Jean-Pierre Lacroix: “There will be no purely military solution in the Sahel”

La Croix: In Mali, the junta which took power in the summer of 2020 is clinging to it, while opening the door to new players, such as the Russian private military company Wagner. On this issue, China and Russia oppose the firmness desired by the Economic Community of West African States (ECOWAS), the United States, the United Kingdom and France. How does this situation inspire you?

J.-PL: The situation in Mali reflects the growing disunity of member states within the UN. Our goal is to actively support efforts to find a reasonable compromise on the duration of the transition.

Is the arrival of Wagner’s Russians likely to make you leave Mali?

J.-PL: Each State is free to enter into partnerships with whomever it wishes. But it is essential for us to continue to be able to implement our mandates under good conditions of cooperation with the civil and military authorities of the host country. On this point as on others, we must be accountable to the Security Council, from which we receive our mandate.

→ ANALYSIS. In Mali, a not so isolated junta

In addition, Minusma (the UN mission deployed in Mali, editor’s note) has the mandate to report to the Security Council on allegations of human rights violations committed on Malian territory, whatever the alleged perpetrators. We implement this mandate, in Mali as in other countries where we have similar mandates.

What is your reaction to the coup in Burkina Faso?

J.-PL: We are closely monitoring the situation in Burkina Faso, and we are concerned. As you have seen, the Secretary-General called on all actors to opt for dialogue and reaffirmed the UN’s total commitment to the preservation of constitutional order.

→ PORTRAIT. Coup in Burkina Faso: who is the leader of the junta?

Are you pessimistic about the security evolution of the Sahel?

J.-PL: It is certain that there will not be a purely military solution in the Sahel. I understand the frustration of some players in the region who are asking for a stronger mandate to fight terrorists. But, I repeat, the military approach cannot be the only solution. This must be more global: be firmer vis-à-vis all actors in the crisis, but also provide solutions to the insufficient presence of States, the consequences of climate change, and other factors of conflict. such as international criminal activities.

Have we entered a new cold war?

J.-PL: Beware of historical comparisons. However, today we have reached a very high degree of division among the member states of the United Nations. In the Security Council, these divisions do not prevent the renewal of our mandates, even if I observe that this is done less and less unanimously. On the other hand, they often prevent the advancement of political solutions to conflicts.

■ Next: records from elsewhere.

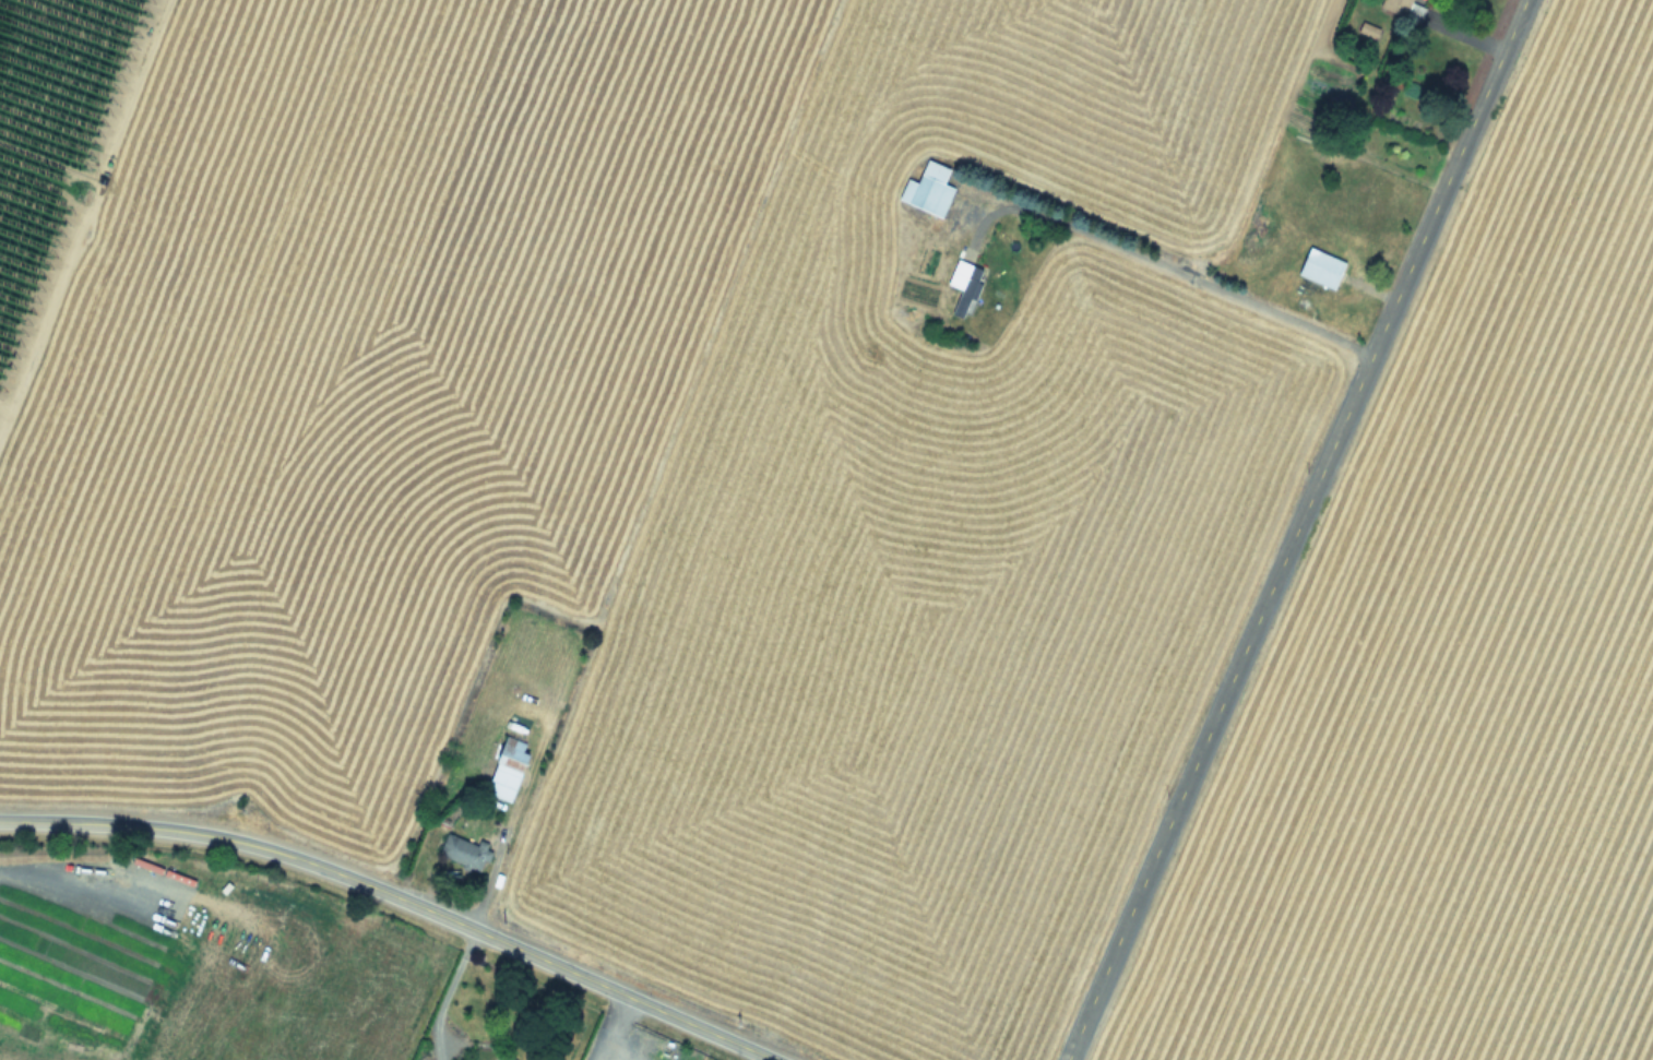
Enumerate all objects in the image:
building: (1404, 7)
building: (926, 190)
road: (1166, 265)
building: (1319, 269)
building: (961, 288)
crop: (871, 493)
road: (1295, 530)
building: (504, 769)
building: (462, 852)
road: (398, 897)
crop: (248, 979)
road: (445, 992)
road: (608, 1026)
road: (604, 1055)

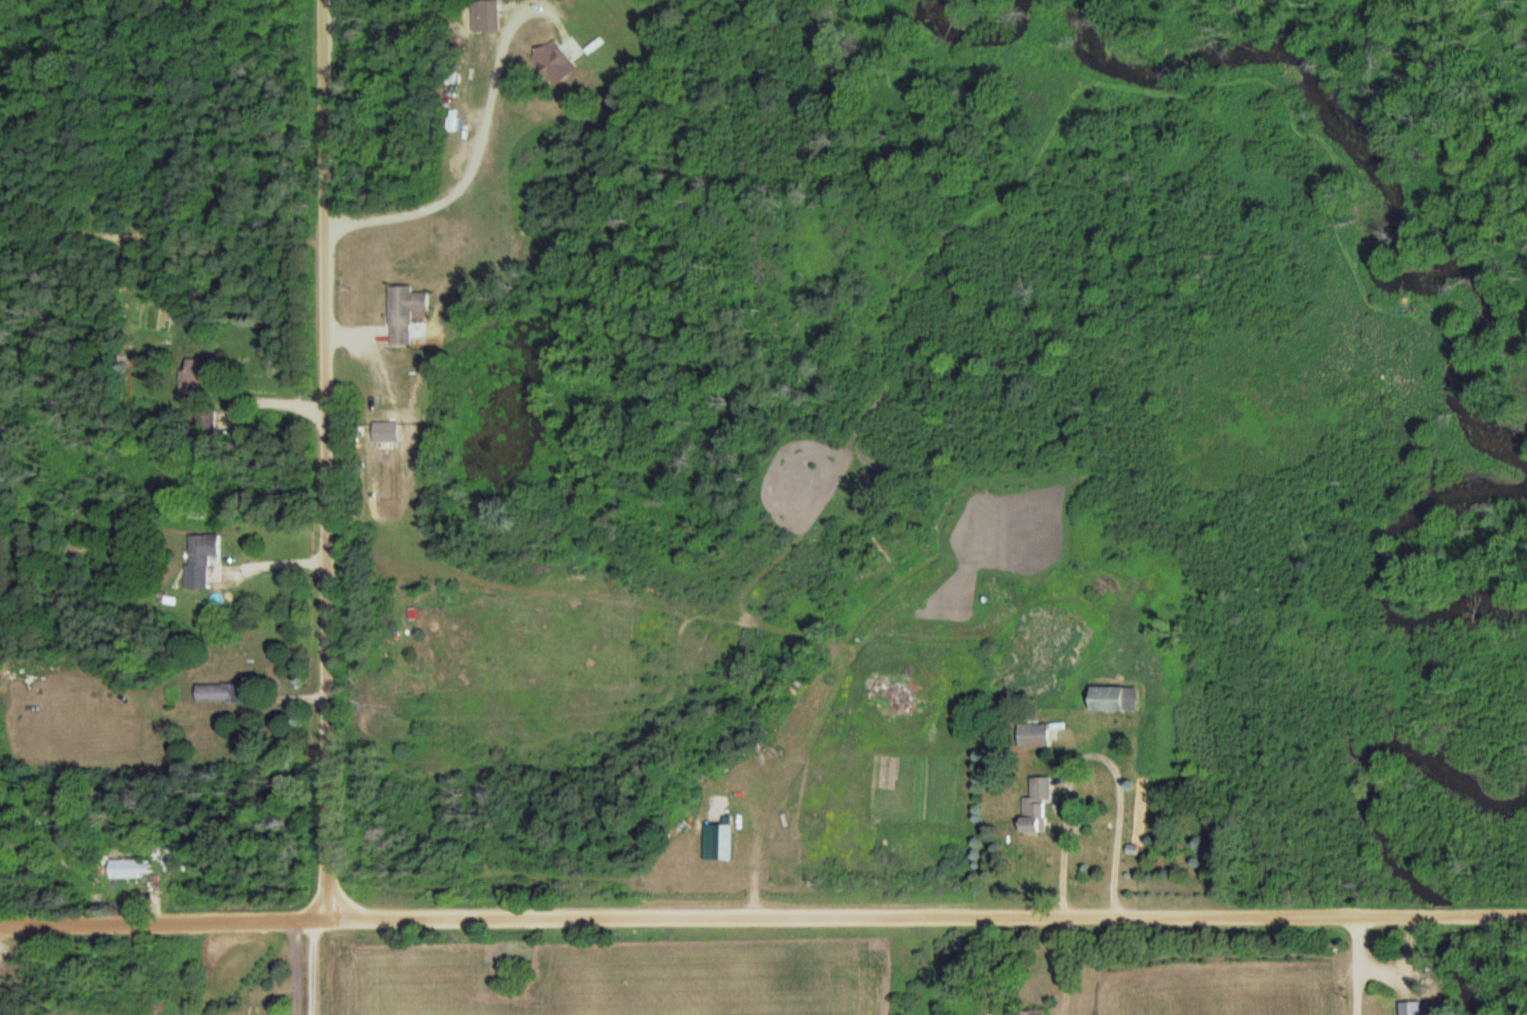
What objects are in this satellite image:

Taking advantage of the disunity of the most influential members of the international community, intermediary actors have arisen. And by intervening in turn, they further complicate and internationalize crises.

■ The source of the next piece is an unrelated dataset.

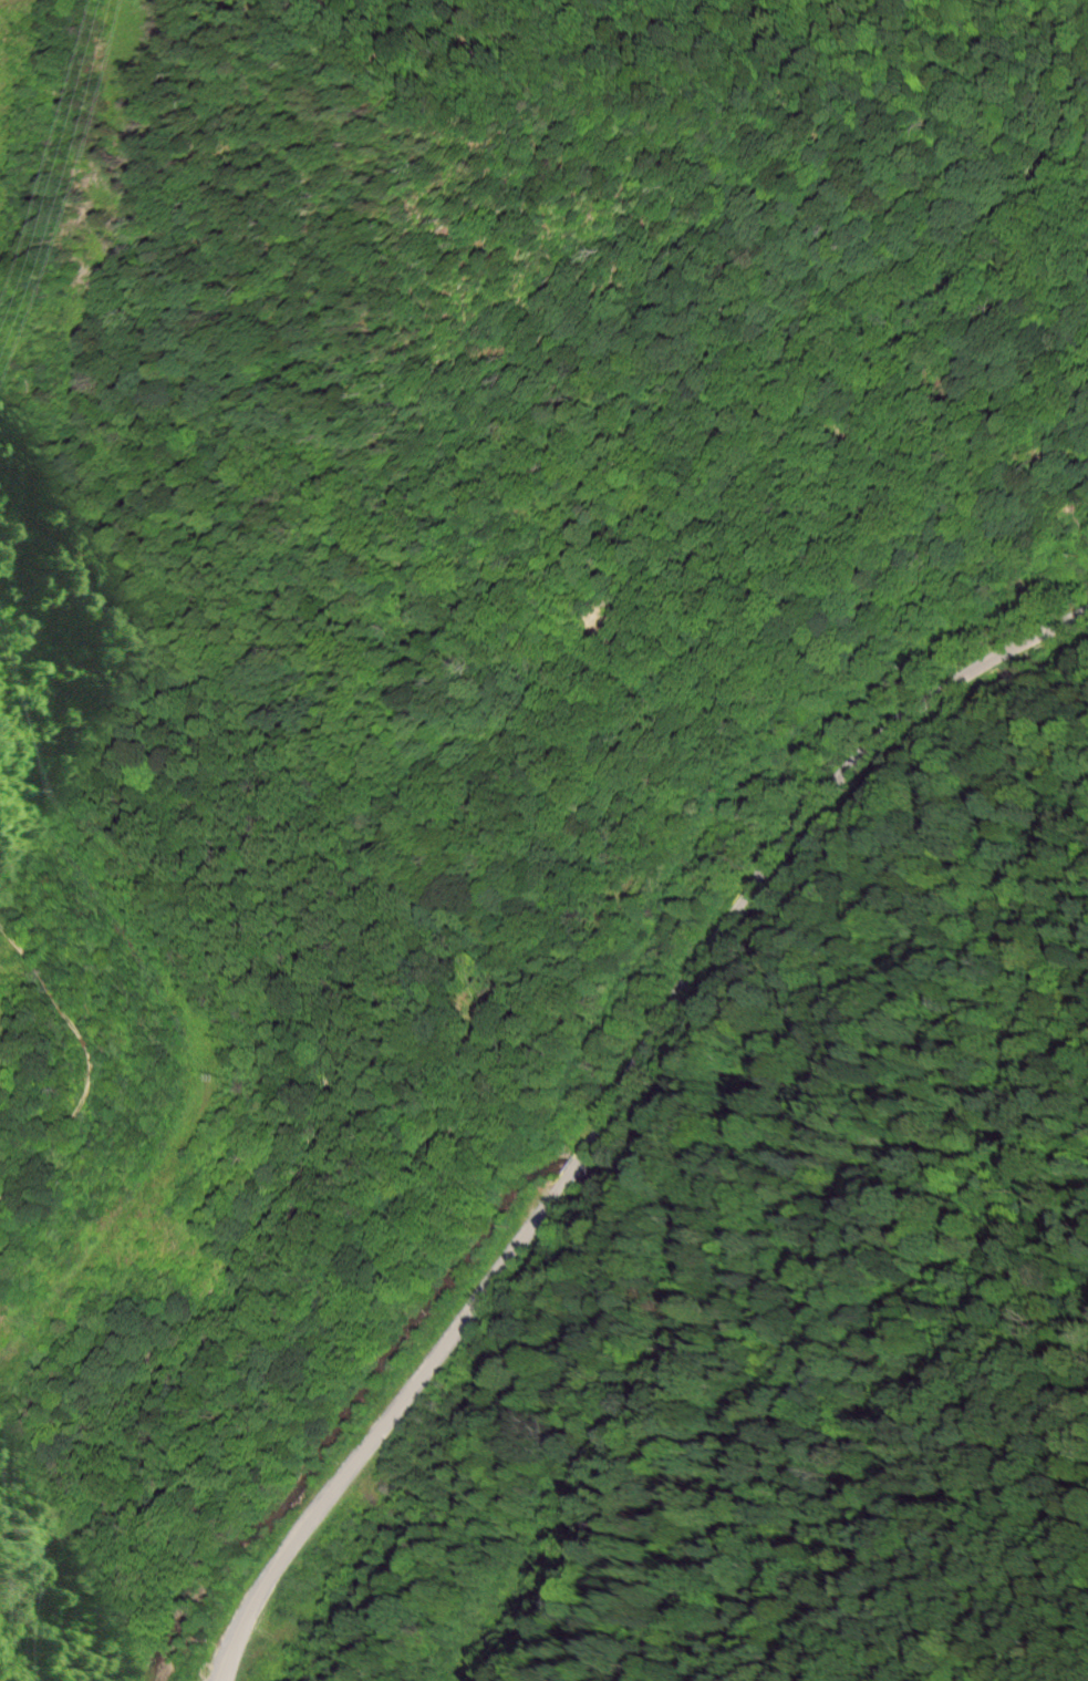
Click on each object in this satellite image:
power tower: (17, 1071)
power tower: (226, 1087)
road: (599, 1096)
power tower: (1, 1374)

Has the nature of the conflicts changed in this new context?

J.-PL: In the past, we were more involved in interposition missions between several States. But today, we are also engaged in multi-layered conflicts: there are juxtaposed local, national, regional and today global determinants such as criminal activities or terrorism.

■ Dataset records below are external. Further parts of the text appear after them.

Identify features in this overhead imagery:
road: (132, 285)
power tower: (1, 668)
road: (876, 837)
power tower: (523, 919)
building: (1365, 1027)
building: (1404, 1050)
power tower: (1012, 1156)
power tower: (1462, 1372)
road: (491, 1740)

This is the case in Africa, where we are currently conducting our largest peacekeeping operations: in Mali, DR-Congo, South Sudan, Central Africa, for example. This overlapping of factors makes these conflicts more difficult to resolve on the security and political levels. They are also more dangerous for our blue helmets.

How are you trying to respond to these new crises?

J.-PL: We turn to the Member States to present to them, with the utmost honesty, all the facts of the problem: from the quality of our equipment to the evaluation of our performance, but also, and perhaps mainly, the need for they are resolutely committed to advancing political solutions. Without a united and determined commitment on their part, in particular the most influential ones, we are not able to achieve the ultimate objective of our operations: getting out of the crisis! Unfortunately, today, none of the conflicts in which we are engaged are characterized by credible prospects for a lasting political settlement.